Your IP address is never exposed to the recipient of your messages or the Service Nodes that you publish or retrieve your messages from. Session uses onion requests to ensure the only node that can see your IP address is the first hop in your onion request path (see What is an onion routing network? below).
Session’s Android client does not use push notifications. Instead, the Session application runs in the background and periodically polls its own swarm for new messages. If a message is found, it is presented to the user as a local notification.
On iOS, a user can optionally enable push notifications, but Apple’s stricter handling of background processes necessitates a different approach to that used with the Android client.
On iOS Session will request an APNS token (Apple Push Notification Service) from the device and will then register this token with a server run by the Loki Foundation. This Loki Foundation server then obliviously sends the APNS server a push notification request every 1-3 minutes, and APNS server then sends a notification to the users device. This push notification is received silently on the target device and initiates the Session client to poll their own swarm. If no messages are found, the user never sees the notification. If a message is found, it is presented to the user as a local notification.
Using this system, we can provide relatively quick local notifications while ensuring that neither the Apple nor Loki Foundation servers ever know when a user has received a message or the contents of that message
The short answer: open groups are not as private as person-to-person messages.
The long answer: open groups are large public channels where Session users can congregate and discuss anything they want. Open groups, unlike other services in Session, are self-hosted and thus not fully decentralised. Someone has to run a server which stores the open group's message history. Additionally, because open group servers can serve thousands of users, messages are only encrypted in transit to the server rather than being fully end-to-end encrypted.
For smaller group chats with a higher degree of privacy, users are encouraged to use closed groups. You can find out more about open groups and closed groups here.
Closed groups are fully end-to-end encrypted group chats. Up to 10 people can participate in a private group chat. Closed group messages are stored on Session's decentralised network, with no central servers being used or required.
Session allows users to encrypt their local Session database with a PIN code.

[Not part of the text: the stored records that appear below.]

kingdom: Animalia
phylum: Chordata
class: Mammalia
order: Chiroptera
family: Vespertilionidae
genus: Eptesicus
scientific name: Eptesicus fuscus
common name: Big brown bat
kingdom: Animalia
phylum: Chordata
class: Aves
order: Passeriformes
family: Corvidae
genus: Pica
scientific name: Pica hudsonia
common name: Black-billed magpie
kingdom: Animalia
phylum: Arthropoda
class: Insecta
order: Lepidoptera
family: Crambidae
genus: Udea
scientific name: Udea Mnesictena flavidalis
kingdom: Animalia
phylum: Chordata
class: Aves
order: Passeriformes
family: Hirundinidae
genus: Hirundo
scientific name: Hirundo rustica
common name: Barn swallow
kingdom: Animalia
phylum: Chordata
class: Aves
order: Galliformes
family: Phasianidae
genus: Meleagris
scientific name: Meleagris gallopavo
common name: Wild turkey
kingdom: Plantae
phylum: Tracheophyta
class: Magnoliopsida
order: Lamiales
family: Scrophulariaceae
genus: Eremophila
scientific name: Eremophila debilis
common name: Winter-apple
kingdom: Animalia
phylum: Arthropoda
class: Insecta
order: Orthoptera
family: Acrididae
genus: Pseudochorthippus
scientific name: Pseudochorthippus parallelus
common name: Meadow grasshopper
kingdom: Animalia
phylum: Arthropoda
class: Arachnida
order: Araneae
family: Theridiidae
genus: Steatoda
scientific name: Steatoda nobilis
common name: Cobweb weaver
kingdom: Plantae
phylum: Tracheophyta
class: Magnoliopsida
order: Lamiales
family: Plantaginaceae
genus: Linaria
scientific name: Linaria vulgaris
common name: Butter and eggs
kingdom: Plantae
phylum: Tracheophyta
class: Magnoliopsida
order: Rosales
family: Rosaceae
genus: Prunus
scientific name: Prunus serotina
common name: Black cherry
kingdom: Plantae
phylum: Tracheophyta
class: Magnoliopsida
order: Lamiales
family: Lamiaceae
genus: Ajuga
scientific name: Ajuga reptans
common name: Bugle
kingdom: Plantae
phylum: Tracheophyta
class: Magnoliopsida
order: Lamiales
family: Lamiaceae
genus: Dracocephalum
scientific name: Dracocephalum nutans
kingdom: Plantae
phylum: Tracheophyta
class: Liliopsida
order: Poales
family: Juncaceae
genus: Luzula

With this feature turned on, your messages cannot be accessed without knowing your PIN code.
Session can send files, images and other attachments up to 10MB in both person-to-person messages and group chats. By default, Session uses the Loki File Server for attachment sending and storage. The Loki File Server is an open-source file server run by the Loki Foundation — the creators of Session. When you send an attachment, the file is symmetrically encrypted on the device and then sent to the Loki File Server. To send the attachment to a friend, Session sends them an encrypted message containing the link, plus the decryption key for the file. This ensures that the Loki File Server can never see the contents of files being uploaded to it.
Additionally, Session used proxy routing (soon to be onion routing) to hide users' IP addresses when uploading or downloading attachments from the Loki File Server. In future, you will be able to configure the Session app to use a custom file server, such as a self-hosted server or VPS (Virtual Private Server), if you would prefer not to use a file server hosted by the Loki Foundation.